◆ Your goal
Could you restate word for word every line of the records below, from the first one to the one holding "ADICIONAR À SACOLA"?

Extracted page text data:
######

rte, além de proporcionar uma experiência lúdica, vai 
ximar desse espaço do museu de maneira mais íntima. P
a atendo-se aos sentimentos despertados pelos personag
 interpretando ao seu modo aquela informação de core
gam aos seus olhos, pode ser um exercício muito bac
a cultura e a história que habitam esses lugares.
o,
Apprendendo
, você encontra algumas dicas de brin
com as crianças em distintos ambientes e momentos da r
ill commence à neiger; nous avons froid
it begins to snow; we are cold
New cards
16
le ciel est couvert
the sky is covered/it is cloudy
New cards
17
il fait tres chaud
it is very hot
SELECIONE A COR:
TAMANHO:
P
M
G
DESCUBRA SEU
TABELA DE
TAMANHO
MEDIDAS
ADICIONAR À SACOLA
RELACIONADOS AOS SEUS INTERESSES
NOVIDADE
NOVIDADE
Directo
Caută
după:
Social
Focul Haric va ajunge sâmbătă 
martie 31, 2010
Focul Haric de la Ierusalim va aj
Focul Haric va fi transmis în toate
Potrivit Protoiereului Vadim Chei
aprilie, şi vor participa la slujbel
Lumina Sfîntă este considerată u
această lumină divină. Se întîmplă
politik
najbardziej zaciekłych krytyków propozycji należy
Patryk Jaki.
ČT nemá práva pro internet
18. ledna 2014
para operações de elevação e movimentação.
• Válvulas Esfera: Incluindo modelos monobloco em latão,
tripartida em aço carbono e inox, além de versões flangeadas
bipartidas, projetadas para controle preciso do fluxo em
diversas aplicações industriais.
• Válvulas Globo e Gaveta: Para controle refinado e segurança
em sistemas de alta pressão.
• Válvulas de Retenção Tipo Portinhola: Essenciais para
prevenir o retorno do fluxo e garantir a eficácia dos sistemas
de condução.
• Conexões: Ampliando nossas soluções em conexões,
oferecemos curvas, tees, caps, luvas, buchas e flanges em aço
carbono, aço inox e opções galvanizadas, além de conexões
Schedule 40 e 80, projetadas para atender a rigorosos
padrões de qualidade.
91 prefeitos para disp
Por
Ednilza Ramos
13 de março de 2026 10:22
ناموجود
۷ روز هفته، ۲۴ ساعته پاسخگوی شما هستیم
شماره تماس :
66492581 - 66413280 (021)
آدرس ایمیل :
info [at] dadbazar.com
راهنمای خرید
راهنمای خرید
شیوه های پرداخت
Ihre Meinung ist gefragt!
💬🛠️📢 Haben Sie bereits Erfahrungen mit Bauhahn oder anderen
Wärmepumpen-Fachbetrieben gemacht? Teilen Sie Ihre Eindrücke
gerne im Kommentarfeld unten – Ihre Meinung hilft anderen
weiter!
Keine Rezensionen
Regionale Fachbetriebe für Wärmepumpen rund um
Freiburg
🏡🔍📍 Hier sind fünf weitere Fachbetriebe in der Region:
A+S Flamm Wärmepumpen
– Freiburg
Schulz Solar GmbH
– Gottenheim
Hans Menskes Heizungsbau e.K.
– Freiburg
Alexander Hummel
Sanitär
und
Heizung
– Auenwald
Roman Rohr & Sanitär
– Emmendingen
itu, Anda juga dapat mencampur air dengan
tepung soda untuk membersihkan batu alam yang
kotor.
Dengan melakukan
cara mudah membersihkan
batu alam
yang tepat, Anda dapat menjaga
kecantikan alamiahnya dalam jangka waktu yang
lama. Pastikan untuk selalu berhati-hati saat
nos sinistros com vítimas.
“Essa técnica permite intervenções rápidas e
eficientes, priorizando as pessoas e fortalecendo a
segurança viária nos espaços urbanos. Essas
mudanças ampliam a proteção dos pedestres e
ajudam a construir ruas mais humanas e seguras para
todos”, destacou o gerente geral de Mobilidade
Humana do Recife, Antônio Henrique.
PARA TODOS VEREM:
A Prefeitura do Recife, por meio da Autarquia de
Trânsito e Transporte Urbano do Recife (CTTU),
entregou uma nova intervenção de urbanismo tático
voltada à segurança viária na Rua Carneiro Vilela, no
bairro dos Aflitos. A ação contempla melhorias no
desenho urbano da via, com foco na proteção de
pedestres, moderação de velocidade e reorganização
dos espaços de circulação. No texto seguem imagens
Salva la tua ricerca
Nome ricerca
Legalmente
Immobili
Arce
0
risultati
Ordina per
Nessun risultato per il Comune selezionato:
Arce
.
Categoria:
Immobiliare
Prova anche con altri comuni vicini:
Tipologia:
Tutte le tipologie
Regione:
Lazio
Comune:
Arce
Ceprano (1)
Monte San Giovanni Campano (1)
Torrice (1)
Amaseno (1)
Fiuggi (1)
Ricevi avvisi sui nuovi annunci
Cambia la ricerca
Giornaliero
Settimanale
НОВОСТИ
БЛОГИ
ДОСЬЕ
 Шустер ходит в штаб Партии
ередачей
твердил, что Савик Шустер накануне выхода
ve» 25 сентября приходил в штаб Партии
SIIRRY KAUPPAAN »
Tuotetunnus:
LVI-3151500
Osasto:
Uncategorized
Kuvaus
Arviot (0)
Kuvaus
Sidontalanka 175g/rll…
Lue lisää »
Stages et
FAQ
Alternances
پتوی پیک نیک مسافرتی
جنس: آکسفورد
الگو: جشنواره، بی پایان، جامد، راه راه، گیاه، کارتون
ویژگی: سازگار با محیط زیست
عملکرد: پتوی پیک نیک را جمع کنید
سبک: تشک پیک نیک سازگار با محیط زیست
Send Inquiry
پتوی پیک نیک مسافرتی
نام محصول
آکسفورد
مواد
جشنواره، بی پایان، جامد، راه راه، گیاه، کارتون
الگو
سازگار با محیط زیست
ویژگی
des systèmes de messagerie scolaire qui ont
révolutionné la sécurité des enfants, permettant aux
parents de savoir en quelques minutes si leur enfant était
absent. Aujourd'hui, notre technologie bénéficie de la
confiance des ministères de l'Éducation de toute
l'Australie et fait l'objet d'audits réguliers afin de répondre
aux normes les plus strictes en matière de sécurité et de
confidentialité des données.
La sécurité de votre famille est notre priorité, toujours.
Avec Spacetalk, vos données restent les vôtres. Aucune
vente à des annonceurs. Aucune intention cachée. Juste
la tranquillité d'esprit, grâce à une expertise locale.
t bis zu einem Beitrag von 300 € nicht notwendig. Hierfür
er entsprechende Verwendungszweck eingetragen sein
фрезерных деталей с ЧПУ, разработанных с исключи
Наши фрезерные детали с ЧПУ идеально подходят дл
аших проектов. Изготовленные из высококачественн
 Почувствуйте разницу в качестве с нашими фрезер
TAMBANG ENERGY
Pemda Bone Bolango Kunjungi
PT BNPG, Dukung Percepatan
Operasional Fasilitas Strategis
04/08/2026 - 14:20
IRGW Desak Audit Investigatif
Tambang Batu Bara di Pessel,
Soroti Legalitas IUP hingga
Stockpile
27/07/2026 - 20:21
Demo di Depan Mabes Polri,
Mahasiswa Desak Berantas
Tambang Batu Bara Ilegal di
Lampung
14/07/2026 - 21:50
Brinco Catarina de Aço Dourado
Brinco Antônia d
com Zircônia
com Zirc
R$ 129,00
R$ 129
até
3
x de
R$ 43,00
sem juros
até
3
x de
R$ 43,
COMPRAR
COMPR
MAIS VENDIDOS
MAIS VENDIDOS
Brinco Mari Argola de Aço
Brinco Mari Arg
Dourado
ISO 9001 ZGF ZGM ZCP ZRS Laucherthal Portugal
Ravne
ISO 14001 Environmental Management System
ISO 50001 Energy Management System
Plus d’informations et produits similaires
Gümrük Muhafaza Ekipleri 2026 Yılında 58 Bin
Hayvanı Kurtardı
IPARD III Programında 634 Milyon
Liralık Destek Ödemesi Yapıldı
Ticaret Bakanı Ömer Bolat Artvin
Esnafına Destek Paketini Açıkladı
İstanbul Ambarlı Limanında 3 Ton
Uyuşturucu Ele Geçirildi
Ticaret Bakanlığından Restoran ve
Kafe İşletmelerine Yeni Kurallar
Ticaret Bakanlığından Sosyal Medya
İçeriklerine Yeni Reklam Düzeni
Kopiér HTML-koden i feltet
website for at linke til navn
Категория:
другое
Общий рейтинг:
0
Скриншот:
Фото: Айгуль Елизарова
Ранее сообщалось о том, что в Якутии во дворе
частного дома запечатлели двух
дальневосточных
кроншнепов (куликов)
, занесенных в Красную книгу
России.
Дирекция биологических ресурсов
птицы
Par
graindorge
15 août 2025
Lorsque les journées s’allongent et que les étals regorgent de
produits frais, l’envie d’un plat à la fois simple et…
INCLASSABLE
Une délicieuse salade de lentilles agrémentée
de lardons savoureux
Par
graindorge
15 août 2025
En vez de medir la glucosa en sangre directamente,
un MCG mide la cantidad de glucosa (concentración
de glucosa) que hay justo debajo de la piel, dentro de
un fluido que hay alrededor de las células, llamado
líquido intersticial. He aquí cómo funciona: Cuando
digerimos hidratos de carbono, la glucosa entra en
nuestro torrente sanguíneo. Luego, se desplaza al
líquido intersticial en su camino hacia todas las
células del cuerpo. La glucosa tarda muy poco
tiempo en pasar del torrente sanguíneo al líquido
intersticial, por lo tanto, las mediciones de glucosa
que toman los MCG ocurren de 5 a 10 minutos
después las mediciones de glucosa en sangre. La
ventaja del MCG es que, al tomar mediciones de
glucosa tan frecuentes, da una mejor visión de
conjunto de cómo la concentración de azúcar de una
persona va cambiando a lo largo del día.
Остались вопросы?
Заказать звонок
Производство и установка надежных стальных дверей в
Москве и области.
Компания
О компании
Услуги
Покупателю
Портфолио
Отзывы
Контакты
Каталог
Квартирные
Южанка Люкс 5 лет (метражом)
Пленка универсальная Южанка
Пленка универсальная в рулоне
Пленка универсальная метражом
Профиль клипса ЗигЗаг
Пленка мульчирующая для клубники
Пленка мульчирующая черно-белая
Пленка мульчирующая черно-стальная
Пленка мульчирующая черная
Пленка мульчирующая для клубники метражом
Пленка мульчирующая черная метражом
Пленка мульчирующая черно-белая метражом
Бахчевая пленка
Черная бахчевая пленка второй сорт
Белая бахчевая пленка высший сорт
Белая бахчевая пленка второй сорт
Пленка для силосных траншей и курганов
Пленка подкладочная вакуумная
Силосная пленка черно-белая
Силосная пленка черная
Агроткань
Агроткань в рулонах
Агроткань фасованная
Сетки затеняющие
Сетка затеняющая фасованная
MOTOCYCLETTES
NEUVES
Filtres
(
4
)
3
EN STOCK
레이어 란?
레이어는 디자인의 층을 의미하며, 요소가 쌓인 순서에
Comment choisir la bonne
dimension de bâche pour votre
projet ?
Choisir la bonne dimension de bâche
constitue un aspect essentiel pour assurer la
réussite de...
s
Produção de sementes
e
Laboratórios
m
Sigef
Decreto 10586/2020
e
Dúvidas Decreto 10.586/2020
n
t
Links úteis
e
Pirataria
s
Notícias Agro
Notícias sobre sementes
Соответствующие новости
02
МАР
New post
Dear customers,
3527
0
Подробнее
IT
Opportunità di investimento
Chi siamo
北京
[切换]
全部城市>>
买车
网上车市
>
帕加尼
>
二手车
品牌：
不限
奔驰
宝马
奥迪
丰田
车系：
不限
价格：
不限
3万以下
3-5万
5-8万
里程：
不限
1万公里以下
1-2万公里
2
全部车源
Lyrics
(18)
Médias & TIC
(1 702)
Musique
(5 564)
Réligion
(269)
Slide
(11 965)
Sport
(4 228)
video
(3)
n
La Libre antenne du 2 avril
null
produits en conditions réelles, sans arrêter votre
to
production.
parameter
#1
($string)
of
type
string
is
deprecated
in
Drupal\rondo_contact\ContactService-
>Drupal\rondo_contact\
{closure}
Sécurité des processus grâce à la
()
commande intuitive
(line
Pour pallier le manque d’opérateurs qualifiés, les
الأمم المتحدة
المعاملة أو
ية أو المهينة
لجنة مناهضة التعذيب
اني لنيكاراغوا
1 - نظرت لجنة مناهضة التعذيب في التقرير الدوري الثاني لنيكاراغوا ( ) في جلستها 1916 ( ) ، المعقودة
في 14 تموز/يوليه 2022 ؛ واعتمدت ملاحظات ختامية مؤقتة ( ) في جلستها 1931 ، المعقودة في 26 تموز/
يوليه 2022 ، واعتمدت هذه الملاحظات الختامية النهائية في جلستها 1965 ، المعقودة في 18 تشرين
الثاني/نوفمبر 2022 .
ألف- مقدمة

######

◆ Task solution
rte, além de proporcionar uma experiência lúdica, vai 
ximar desse espaço do museu de maneira mais íntima. P
a atendo-se aos sentimentos despertados pelos personag
 interpretando ao seu modo aquela informação de core
gam aos seus olhos, pode ser um exercício muito bac
a cultura e a história que habitam esses lugares.
o,
Apprendendo
, você encontra algumas dicas de brin
com as crianças em distintos ambientes e momentos da r
ill commence à neiger; nous avons froid
it begins to snow; we are cold
New cards
16
le ciel est couvert
the sky is covered/it is cloudy
New cards
17
il fait tres chaud
it is very hot
SELECIONE A COR:
TAMANHO:
P
M
G
DESCUBRA SEU
TABELA DE
TAMANHO
MEDIDAS
ADICIONAR À SACOLA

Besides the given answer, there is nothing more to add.